The hammer blow came next: complete rupture of the anterior cruciate ligament and partial tear of the internal lateral ligament. “I started crying because that’s exactly what I didn’t want to hear. »
Grenier had surgery on his arm two days later. In addition to reattaching the tendon, the orthopedist inserted a plate along the bone which he secured with nine screws. She will have to deal with this impressive hardware for a period of 8 to 12 months. It should then be removed so that she can regain full mobility.
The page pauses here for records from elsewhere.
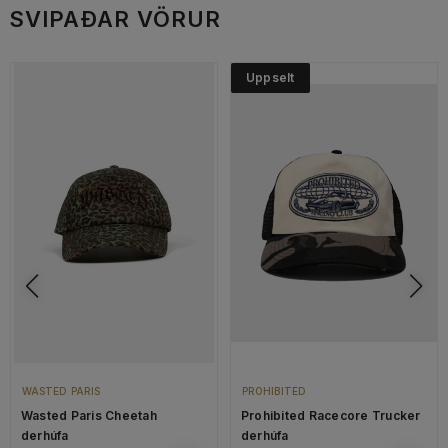
SVIPAÐAR VÖRUR
Uppselt
WASTED PARIS
PROHIBITED
Wasted Paris Cheetah
Prohibited Racecore Trucker
derhúfa
derhúfa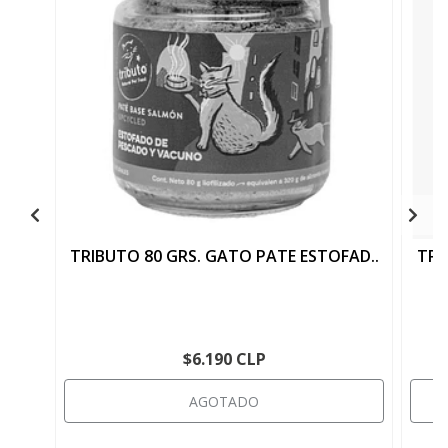
TRIBUTO 80 GRS. GATO PATE ESTOFAD..
TRI
$6.190 CLP
AGOTADO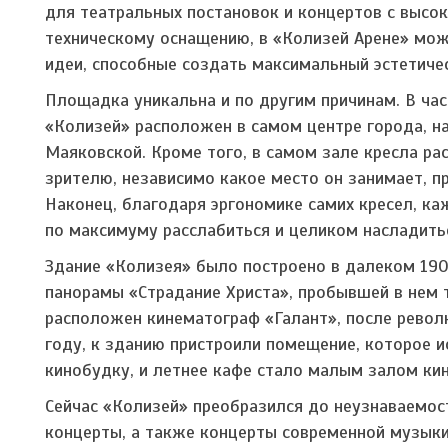
для театральных постановок и концертов с высо
техническому оснащению, в «Колизей Арене» мо
идеи, способные создать максимальный эстетиче
Площадка уникальна и по другим причинам. В час
«Колизей» расположен в самом центре города, на
Маяковской. Кроме того, в самом зале кресла 
зрителю, независимо какое место он занимает, п
Наконец, благодаря эргономике самих кресел, к
по максимуму расслабиться и целиком насладит
Здание «Колизея» было построено в далеком 190
панорамы «Страдание Христа», пробывшей в нем т
расположен кинематограф «Галант», после револ
году, к зданию пристроили помещение, которое 
кинобудку, и летнее кафе стало малым залом кин
Сейчас «Колизей» преобразился до неузнаваемос
концерты, а также концерты современной музыки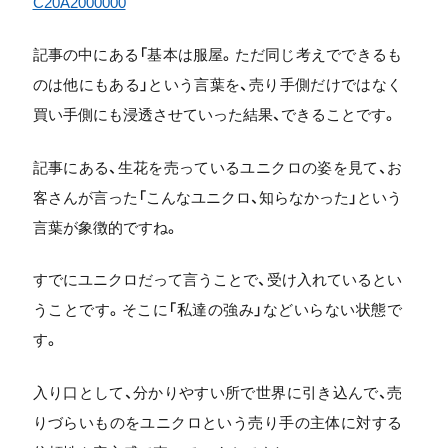
C20A2000000
記事の中にある「基本は服屋。ただ同じ考えでできるも
のは他にもある」という言葉を、売り手側だけではなく
買い手側にも浸透させていった結果、できることです。
記事にある、生花を売っているユニクロの姿を見て、お
客さんが言った「こんなユニクロ、知らなかった」という
言葉が象徴的ですね。
すでにユニクロだって言うことで、受け入れているとい
うことです。そこに「私達の強み」などいらない状態で
す。
入り口として、分かりやすい所で世界に引き込んで、売
りづらいものをユニクロという売り手の主体に対する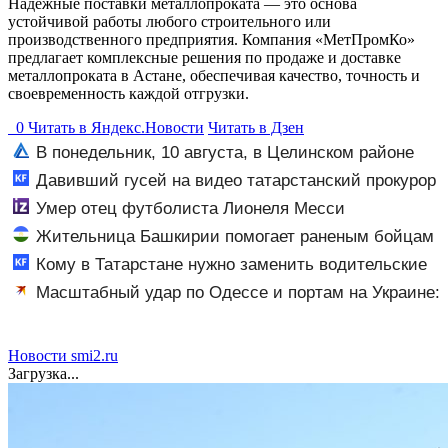
Надежные поставки металлопроката — это основа
устойчивой работы любого строительного или
производственного предприятия. Компания «МетПромКо»
предлагает комплексные решения по продаже и доставке
металлопроката в Астане, обеспечивая качество, точность и
своевременность каждой отгрузки.
0
Читать в
Я
ндекс.Новости
Читать в Дзен
В понедельник, 10 августа, в Целинском районе
локальное отключение света
Давивший гусей на видео татарстанский прокурор
ушел в отставку 09/08/2026 – Новости
Умер отец футболиста Лионеля Месси
Жительница Башкирии помогает раненым бойцам
в госпитале ЛНР
Кому в Татарстане нужно заменить водительские
права в 2026 году 09/08/2026 – Новости
Масштабный удар по Одессе и портам на Украине:
Последние новости, подробности об ударах России 9
августа 2026 года
Новости smi2.ru
Загрузка...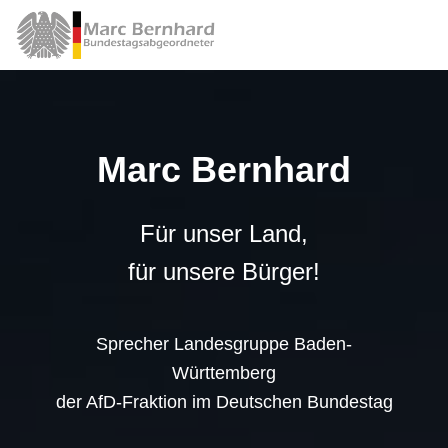
Marc Bernhard
Für unser Land,
für unsere Bürger!
Sprecher Landesgruppe Baden-
Württemberg
der AfD-Fraktion im Deutschen Bundestag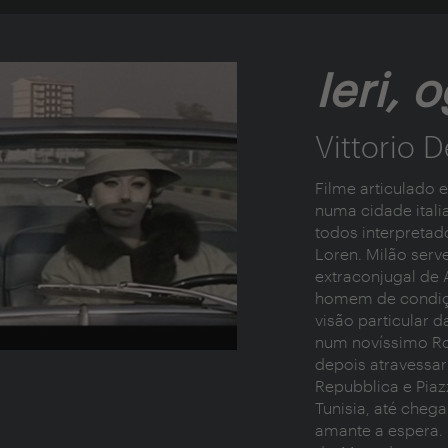
Ieri, 
Vittorio D
Filme articulado
numa cidade itali
todos interpretad
Loren. Milão serv
extraconjugal de
homem de condiçã
visão particular 
num novíssimo Ro
depois atravessar 
Repubblica e Piaz
Tunisia, até chega
amante a espera. 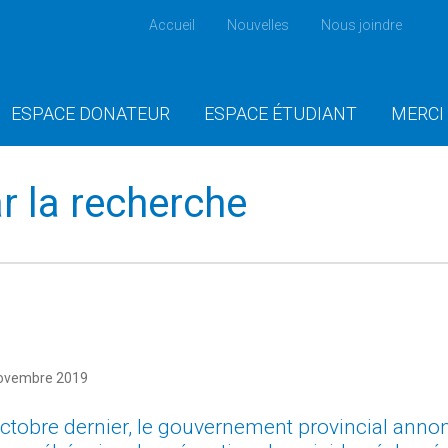
Accueil
Nouvelles
Nous joindre
ESPACE DONATEUR
ESPACE ÉTUDIANT
MERCI
ar la recherche
novembre 2019
ctobre dernier, le gouvernement provincial annon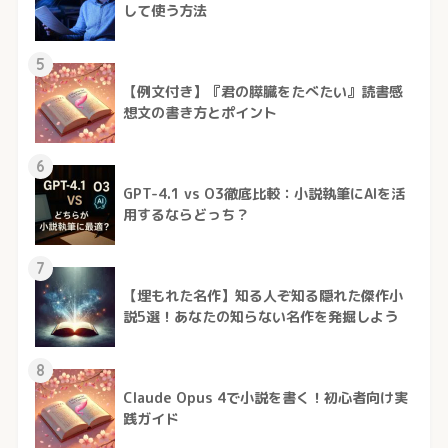
して使う方法
5
【例文付き】『君の膵臓をたべたい』読書感
想文の書き方とポイント
6
GPT-4.1 vs O3徹底比較：小説執筆にAIを活
用するならどっち？
7
【埋もれた名作】知る人ぞ知る隠れた傑作小
説5選！あなたの知らない名作を発掘しよう
8
Claude Opus 4で小説を書く！初心者向け実
践ガイド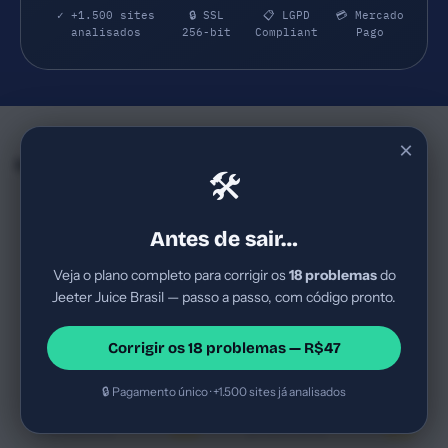
✓ +1.500 sites
🔒 SSL
📋 LGPD
💳 Mercado
analisados
256-bit
Compliant
Pago
×
Empresas e SaaS do mesmo Segmento
🛠
Aiketudo Estilo Carioca
OPPO
39
68
aiketudoestilocarioca.lojavirtualnuvem.com.br
oppo.com
Antes de sair…
E-commerce de moda
OPPO opera no segmento de
feminina no Brasil, com foco
smartphones premium no
Veja o plano completo para corrigir os
18 problemas
do
sazonal; provável ticket médio
Brasil, com foco em inovação
Jeeter Juice Brasil — passo a passo, com código pronto.
baixo a médio para peças
tecnológica, câmeras de alto
E-commerce
Score Crítico
E-commerce
Score Bom
casuais; estágio de maturidade
desempenho e design; estágio
moda e vestuário
Tecnologia/Smartphones
di...
d...
Corrigir os 18 problemas — R$47
premium
🔒 Pagamento único · +1.500 sites já analisados
Renasenza
JBR Motors
63
66
renasenza.com.br
jbrmotors.com.br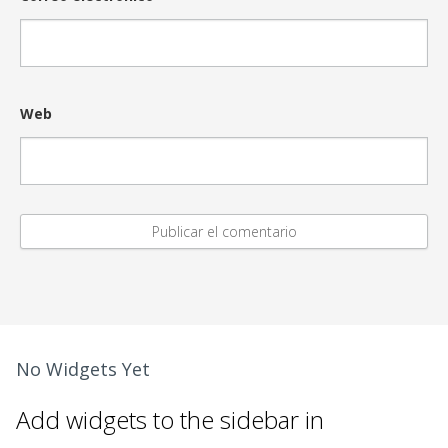
Web
No Widgets Yet
Add widgets to the sidebar in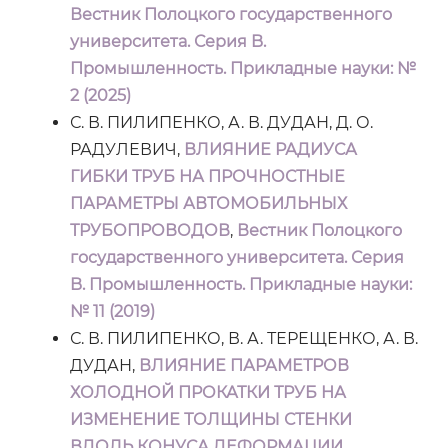
Вестник Полоцкого государственного
университета. Серия B.
Промышленность. Прикладные науки: №
2 (2025)
С. В. ПИЛИПЕНКО, А. В. ДУДАН, Д. О.
РАДУЛЕВИЧ,
ВЛИЯНИЕ РАДИУСА
ГИБКИ ТРУБ НА ПРОЧНОСТНЫЕ
ПАРАМЕТРЫ АВТОМОБИЛЬНЫХ
ТРУБОПРОВОДОВ
,
Вестник Полоцкого
государственного университета. Серия
B. Промышленность. Прикладные науки:
№ 11 (2019)
С. В. ПИЛИПЕНКО, В. А. ТЕРЕЩЕНКО, А. В.
ДУДАН,
ВЛИЯНИЕ ПАРАМЕТРОВ
ХОЛОДНОЙ ПРОКАТКИ ТРУБ НА
ИЗМЕНЕНИЕ ТОЛЩИНЫ СТЕНКИ
ВДОЛЬ КОНУСА ДЕФОРМАЦИИ
,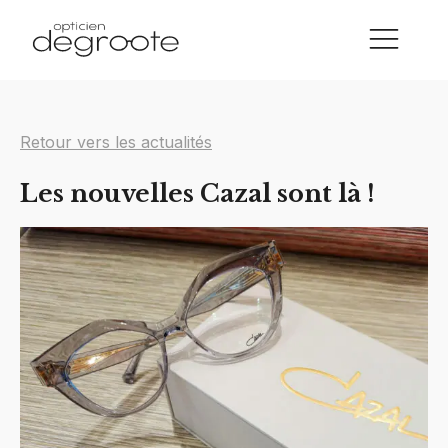
Retour vers les actualités
Les nouvelles Cazal sont là !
With her arm in a sling, she left the Austrian hospital on Sunday, in preparation for the procedure on her right knee, which must take place on Monday in Laval. She decided to begin her rehabilitation at the Institut national du sport du Québec, at the Olympic Park.
“It will be a little easier because I will have access to everything there. I will be able to spend my full days there, do my physio, a little training, use the hot and cold baths, etc. There really is everything you need. »
“It feels ch…”
At the time of his injury, Grenier was ninth in the overall World Cup standings and fifth in giant slalom, both personal bests. In addition to her downhill podium, she won the second victory of her career during the giant Kranjska Gora, in Slovenia, on January 6.
“That’s amazing… because I wasn’t far from being at the top of my game!” I skied well in all disciplines. It was so much fun, so encouraging. It breaks my heart that this is happening at a time like this. At the same time, I am very positive. I believe I will be able to return to this level as soon as I start skiing again. I know my skiing, I know how to ski, it’s quite natural. »
As for the psychological blockage that kept her away from speed events for a few seasons, she can only hope to have put it behind her permanently. “That’s a good question, we’ll see when we get there. »
Convinced that her fitness plan will go well, Valérie Grenier would like to be able to put her skis back on for the traditional training course in Chile at the end of August. In an ideal world, she sees herself returning to competition almost at the same time as her colleagues, somewhere in November or December.